A farmer invests about Rs.1 lakh to cultivate sugarcane in one acre (one acre is 0.4 hectare) in the first year of the crop. On an average, he harvests around 300 quintals. If the present price of sugarcane is taken into account, each farmer will incur a loss of at least Rs.15,000 an acre. In the second year of the crop, a farmer spends only around Rs.50,000 and makes a meagre profit, which is not sufficient to clear his debts. Since the price of processed sugar has decreased from Rs.3,600 a quintal in 2014 to Rs.2,600 in 2015, sugar mills are finding their profit margins reduced drastically. The sugarcane policy is consumer-centric and beneficial to the economy.
“Greater availability of sugar in the market at reduced prices has benefited the consumer undoubtedly. But one must look into the larger systems of production. Sugarcane farmers are driven to death; the mills are not making adequate profits to sustain themselves. In the long term, this can prove disastrous for the economy. However, if the prices are controlled, the situation can be redeemed.

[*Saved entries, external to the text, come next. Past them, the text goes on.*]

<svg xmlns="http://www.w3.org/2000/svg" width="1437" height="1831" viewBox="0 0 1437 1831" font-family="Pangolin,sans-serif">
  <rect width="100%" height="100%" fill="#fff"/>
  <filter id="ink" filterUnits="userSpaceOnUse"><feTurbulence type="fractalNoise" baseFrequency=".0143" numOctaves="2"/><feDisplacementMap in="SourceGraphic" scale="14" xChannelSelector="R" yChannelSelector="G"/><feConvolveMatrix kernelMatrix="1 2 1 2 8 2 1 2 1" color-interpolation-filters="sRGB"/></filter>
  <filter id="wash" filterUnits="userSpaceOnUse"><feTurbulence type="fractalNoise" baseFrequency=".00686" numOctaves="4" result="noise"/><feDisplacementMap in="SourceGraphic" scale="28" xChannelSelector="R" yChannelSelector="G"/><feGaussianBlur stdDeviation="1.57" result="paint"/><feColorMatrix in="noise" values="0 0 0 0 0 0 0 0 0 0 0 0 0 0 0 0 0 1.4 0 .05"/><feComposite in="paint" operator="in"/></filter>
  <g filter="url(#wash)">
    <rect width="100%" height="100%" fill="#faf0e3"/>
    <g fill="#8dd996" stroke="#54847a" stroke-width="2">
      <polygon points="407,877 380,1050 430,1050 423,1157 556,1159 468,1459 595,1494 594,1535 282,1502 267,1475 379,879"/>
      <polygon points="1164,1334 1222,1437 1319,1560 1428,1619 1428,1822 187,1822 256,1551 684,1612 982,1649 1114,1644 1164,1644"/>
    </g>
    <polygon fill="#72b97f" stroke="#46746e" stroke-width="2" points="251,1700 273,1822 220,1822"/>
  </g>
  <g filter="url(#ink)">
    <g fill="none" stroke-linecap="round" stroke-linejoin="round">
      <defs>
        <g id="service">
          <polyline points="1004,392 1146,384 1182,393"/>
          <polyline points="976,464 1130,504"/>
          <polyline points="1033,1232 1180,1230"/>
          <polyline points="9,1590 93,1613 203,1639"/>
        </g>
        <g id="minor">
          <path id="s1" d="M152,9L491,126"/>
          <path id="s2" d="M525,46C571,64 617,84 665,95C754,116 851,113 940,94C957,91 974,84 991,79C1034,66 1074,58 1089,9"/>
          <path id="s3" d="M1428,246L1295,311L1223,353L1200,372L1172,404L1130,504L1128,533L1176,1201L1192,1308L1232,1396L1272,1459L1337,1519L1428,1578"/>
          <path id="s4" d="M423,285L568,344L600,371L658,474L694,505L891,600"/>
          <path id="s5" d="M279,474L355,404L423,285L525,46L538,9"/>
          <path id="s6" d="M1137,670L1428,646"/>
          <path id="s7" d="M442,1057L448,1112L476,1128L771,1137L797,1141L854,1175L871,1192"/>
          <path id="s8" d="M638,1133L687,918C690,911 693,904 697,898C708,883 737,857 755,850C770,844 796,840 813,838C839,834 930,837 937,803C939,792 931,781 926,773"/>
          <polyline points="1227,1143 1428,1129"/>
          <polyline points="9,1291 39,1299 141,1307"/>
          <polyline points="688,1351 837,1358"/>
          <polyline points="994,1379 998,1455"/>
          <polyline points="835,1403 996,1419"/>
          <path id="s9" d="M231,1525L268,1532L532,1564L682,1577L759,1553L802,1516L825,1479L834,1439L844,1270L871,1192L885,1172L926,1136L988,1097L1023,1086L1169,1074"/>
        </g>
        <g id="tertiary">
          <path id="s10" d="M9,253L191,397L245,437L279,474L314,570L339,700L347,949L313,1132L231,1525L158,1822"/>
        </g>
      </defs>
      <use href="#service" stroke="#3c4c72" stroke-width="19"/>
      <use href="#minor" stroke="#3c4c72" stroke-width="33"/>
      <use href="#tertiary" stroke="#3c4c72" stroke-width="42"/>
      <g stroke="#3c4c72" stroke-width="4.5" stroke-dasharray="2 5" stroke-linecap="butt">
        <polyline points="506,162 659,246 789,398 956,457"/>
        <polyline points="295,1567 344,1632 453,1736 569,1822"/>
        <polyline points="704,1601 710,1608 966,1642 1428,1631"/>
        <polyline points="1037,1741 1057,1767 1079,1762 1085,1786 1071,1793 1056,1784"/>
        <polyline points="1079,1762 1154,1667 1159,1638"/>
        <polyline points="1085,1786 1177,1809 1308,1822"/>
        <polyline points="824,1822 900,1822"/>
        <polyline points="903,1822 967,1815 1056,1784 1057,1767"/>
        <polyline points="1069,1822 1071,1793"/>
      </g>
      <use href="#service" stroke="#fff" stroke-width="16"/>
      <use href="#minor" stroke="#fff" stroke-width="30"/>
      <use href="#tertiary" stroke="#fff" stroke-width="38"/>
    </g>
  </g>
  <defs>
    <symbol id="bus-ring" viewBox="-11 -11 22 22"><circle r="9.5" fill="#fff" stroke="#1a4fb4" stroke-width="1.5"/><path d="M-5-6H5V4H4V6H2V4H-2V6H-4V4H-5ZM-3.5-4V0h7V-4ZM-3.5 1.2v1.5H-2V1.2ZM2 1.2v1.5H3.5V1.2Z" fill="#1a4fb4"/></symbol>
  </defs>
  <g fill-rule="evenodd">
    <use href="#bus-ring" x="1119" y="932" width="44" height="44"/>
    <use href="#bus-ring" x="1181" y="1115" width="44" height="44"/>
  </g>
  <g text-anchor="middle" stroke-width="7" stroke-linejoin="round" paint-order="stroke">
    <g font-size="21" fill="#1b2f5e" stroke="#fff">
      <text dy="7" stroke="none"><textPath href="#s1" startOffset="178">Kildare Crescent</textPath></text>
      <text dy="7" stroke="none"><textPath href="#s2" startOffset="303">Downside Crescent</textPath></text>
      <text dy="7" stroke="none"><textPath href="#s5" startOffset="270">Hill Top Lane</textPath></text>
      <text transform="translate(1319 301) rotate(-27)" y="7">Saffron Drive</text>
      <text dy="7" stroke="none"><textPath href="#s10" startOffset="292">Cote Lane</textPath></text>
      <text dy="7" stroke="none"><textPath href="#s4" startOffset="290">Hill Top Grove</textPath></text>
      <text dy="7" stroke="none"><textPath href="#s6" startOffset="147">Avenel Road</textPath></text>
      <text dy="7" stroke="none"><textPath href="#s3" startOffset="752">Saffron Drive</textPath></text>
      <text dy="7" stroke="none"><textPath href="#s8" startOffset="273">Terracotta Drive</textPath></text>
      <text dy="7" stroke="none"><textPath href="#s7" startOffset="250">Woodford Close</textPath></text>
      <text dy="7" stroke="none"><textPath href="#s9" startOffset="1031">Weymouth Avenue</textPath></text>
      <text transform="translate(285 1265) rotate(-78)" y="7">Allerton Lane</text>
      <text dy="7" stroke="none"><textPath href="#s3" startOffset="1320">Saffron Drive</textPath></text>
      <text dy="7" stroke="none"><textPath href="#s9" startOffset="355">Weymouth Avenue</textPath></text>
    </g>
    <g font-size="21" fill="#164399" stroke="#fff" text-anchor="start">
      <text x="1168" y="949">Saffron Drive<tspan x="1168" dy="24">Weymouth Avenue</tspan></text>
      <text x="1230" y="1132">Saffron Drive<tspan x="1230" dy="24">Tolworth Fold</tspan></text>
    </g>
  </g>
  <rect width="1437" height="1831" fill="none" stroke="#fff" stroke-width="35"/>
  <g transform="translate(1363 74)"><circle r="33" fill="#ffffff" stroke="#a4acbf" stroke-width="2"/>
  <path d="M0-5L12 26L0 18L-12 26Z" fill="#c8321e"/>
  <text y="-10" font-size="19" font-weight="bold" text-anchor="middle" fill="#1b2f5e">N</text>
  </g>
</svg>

A consumer can pay Rs.2 extra but the farmer cannot bear huge losses as farming is the only source of income for him,” said Sudhir Panwar of the Kisan Jagriti Manch, a Uttar Pradesh-based farmers’ trade union.
Attempts to decontrol sugar prices have led to similar crisis situations before despite the fact that the sugar sector has witnessed an annual growth of 7 per cent following the delicensing of sugar mills in 1998-99. In the early 2000s, attempts by the A.B. Vajpayee government to deregulate the sugar sector by doing away with the release mechanism led to such a crisis, so it was reinstated. But, the present government sees this as an opportunity to liberate the sector of regulatory mechanisms. Sugar mills see deregulation as a positive step as it will give them more bargaining power. They see the present crisis as transient and want the government to free them of all obligations towards the domestic market and farmers.
Almost every farmer this correspondent met was heavily in debt, owing not less than Rs.8 lakh. Jats, the biggest farmers of the region, feel cheated by the Narendra Modi government. The community voted for the Bharatiya Janata Party in the 2014 Lok Sabha elections. Reports of farmers’ suicides have been pouring in from different quarters of western Uttar Pradesh in the past few months. The crisis may deepen if the government does not take steps to regulate the domestic market.